TASK DESCRIPTION: When you transcribe the entries, reproduce every character and exclude the images.

DATASET CONTENT:

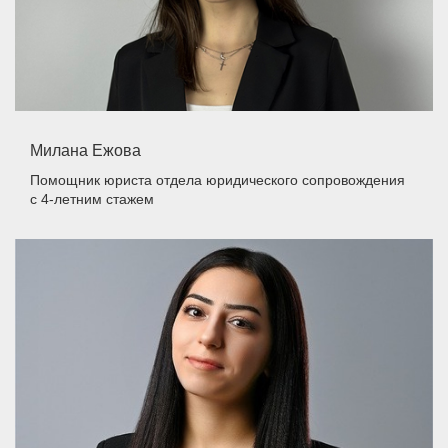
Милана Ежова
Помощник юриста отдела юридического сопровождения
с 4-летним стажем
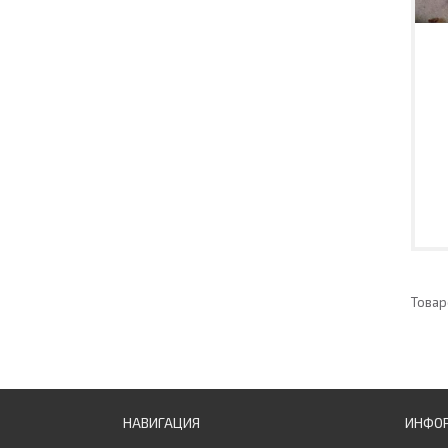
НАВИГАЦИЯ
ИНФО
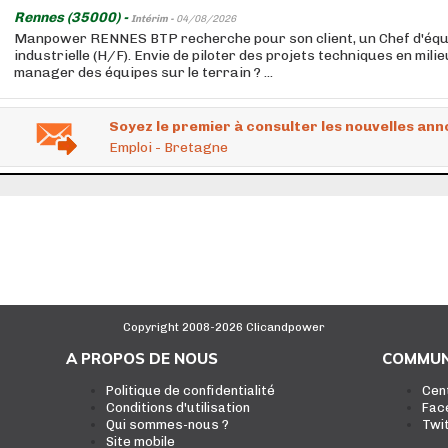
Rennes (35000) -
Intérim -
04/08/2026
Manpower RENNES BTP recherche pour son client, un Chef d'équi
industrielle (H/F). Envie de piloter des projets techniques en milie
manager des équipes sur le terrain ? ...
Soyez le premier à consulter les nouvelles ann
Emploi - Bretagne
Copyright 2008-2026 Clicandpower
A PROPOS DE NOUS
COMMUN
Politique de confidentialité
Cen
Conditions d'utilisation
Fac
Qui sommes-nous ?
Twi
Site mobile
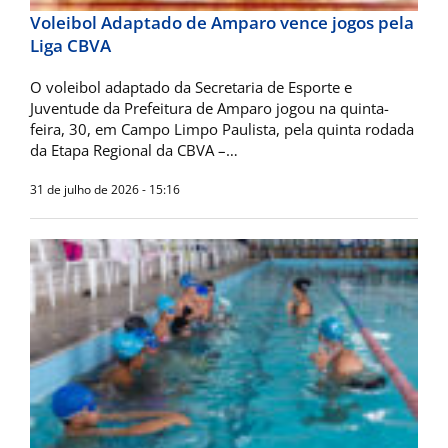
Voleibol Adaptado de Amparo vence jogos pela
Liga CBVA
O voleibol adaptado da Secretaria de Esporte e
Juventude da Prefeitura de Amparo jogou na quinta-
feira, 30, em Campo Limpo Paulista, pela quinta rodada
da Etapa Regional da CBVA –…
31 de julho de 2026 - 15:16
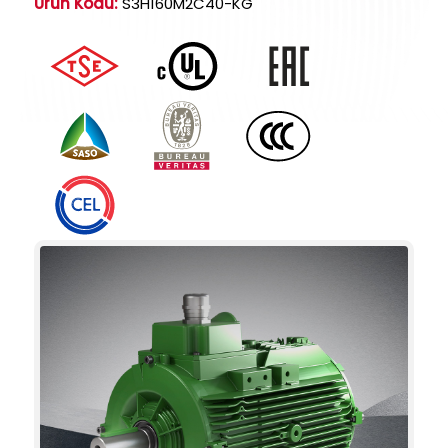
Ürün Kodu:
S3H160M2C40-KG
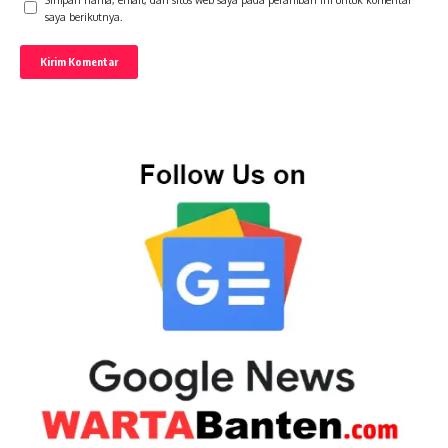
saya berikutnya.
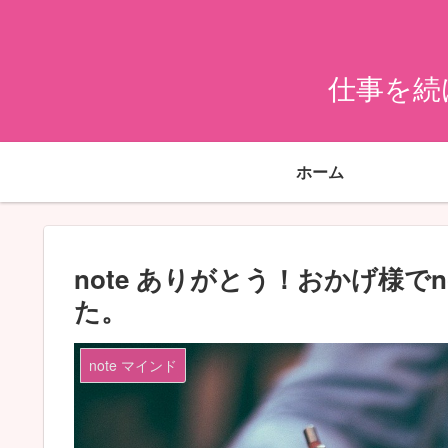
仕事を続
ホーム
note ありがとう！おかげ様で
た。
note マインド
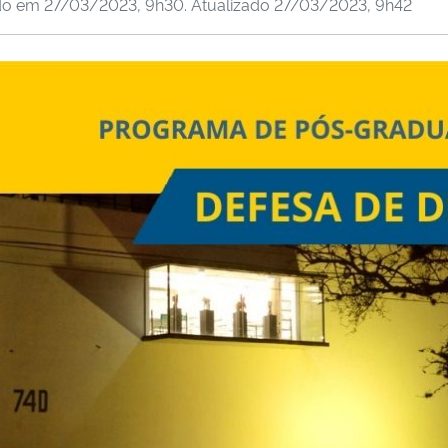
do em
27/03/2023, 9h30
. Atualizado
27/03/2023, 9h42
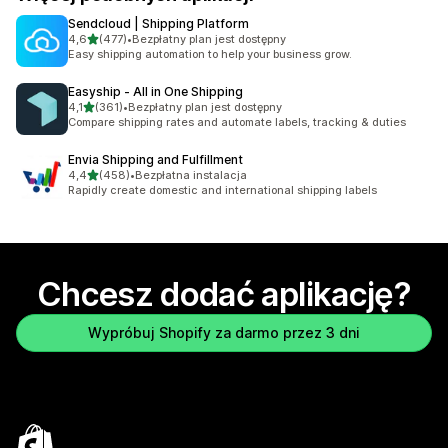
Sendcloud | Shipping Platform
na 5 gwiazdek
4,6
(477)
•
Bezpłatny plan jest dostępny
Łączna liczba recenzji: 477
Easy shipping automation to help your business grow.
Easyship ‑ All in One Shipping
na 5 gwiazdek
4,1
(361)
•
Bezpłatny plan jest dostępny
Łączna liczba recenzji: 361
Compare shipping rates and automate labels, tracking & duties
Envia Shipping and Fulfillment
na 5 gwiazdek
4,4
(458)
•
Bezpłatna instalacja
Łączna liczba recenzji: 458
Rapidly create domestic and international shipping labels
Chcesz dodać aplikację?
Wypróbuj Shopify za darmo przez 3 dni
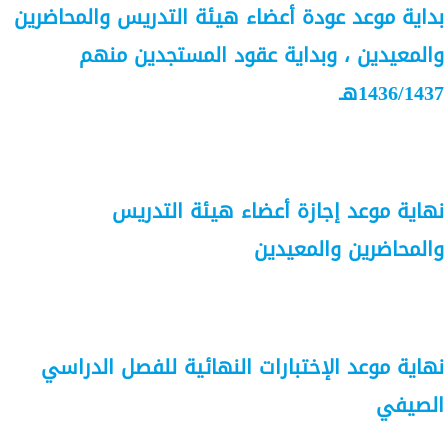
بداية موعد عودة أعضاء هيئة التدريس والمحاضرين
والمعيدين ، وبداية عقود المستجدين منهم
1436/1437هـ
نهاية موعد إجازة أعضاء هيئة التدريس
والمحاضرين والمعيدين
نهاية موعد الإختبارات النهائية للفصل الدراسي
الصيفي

YOUR SOLUTION:
Милана Ежова
Помощник юриста отдела юридического сопровождения
с 4-летним стажем
НАВИГАЦИЯ
ИНФО
Rennes (35000) -
Intérim -
04/08/2026
Manpower RENNES BTP recherche pour son client, un Chef d'équi
industrielle (H/F). Envie de piloter des projets techniques en milie
manager des équipes sur le terrain ? ...
Soyez le premier à consulter les nouvelles ann
Emploi - Bretagne
Copyright 2008-2026 Clicandpower
A PROPOS DE NOUS
COMMUN
Politique de confidentialité
Cen
Conditions d'utilisation
Fac
Qui sommes-nous ?
Twi
Site mobile
Voleibol Adaptado de Amparo vence jogos pela
Liga CBVA
O voleibol adaptado da Secretaria de Esporte e
Juventude da Prefeitura de Amparo jogou na quinta-
feira, 30, em Campo Limpo Paulista, pela quinta rodada
da Etapa Regional da CBVA –…
31 de julho de 2026 - 15:16
Ürün Kodu:
S3H160M2C40-KG
saya berikutnya.
仕事を続
ホーム
note ありがとう！おかげ様で
た。
note マインド
do em
27/03/2023, 9h30
. Atualizado
27/03/2023, 9h42
Sendcloud | Shipping Platform
na 5 gwiazdek
4,6
(477)
•
Bezpłatny plan jest dostępny
Łączna liczba recenzji: 477
Easy shipping automation to help your business grow.
Easyship ‑ All in One Shipping
na 5 gwiazdek
4,1
(361)
•
Bezpłatny plan jest dostępny
Łączna liczba recenzji: 361
Compare shipping rates and automate labels, tracking & duties
Envia Shipping and Fulfillment
na 5 gwiazdek
4,4
(458)
•
Bezpłatna instalacja
Łączna liczba recenzji: 458
Rapidly create domestic and international shipping labels
Chcesz dodać aplikację?
Wypróbuj Shopify za darmo przez 3 dni
بداية موعد عودة أعضاء هيئة التدريس والمحاضرين
والمعيدين ، وبداية عقود المستجدين منهم
1436/1437هـ
نهاية موعد إجازة أعضاء هيئة التدريس
والمحاضرين والمعيدين
نهاية موعد الإختبارات النهائية للفصل الدراسي
الصيفي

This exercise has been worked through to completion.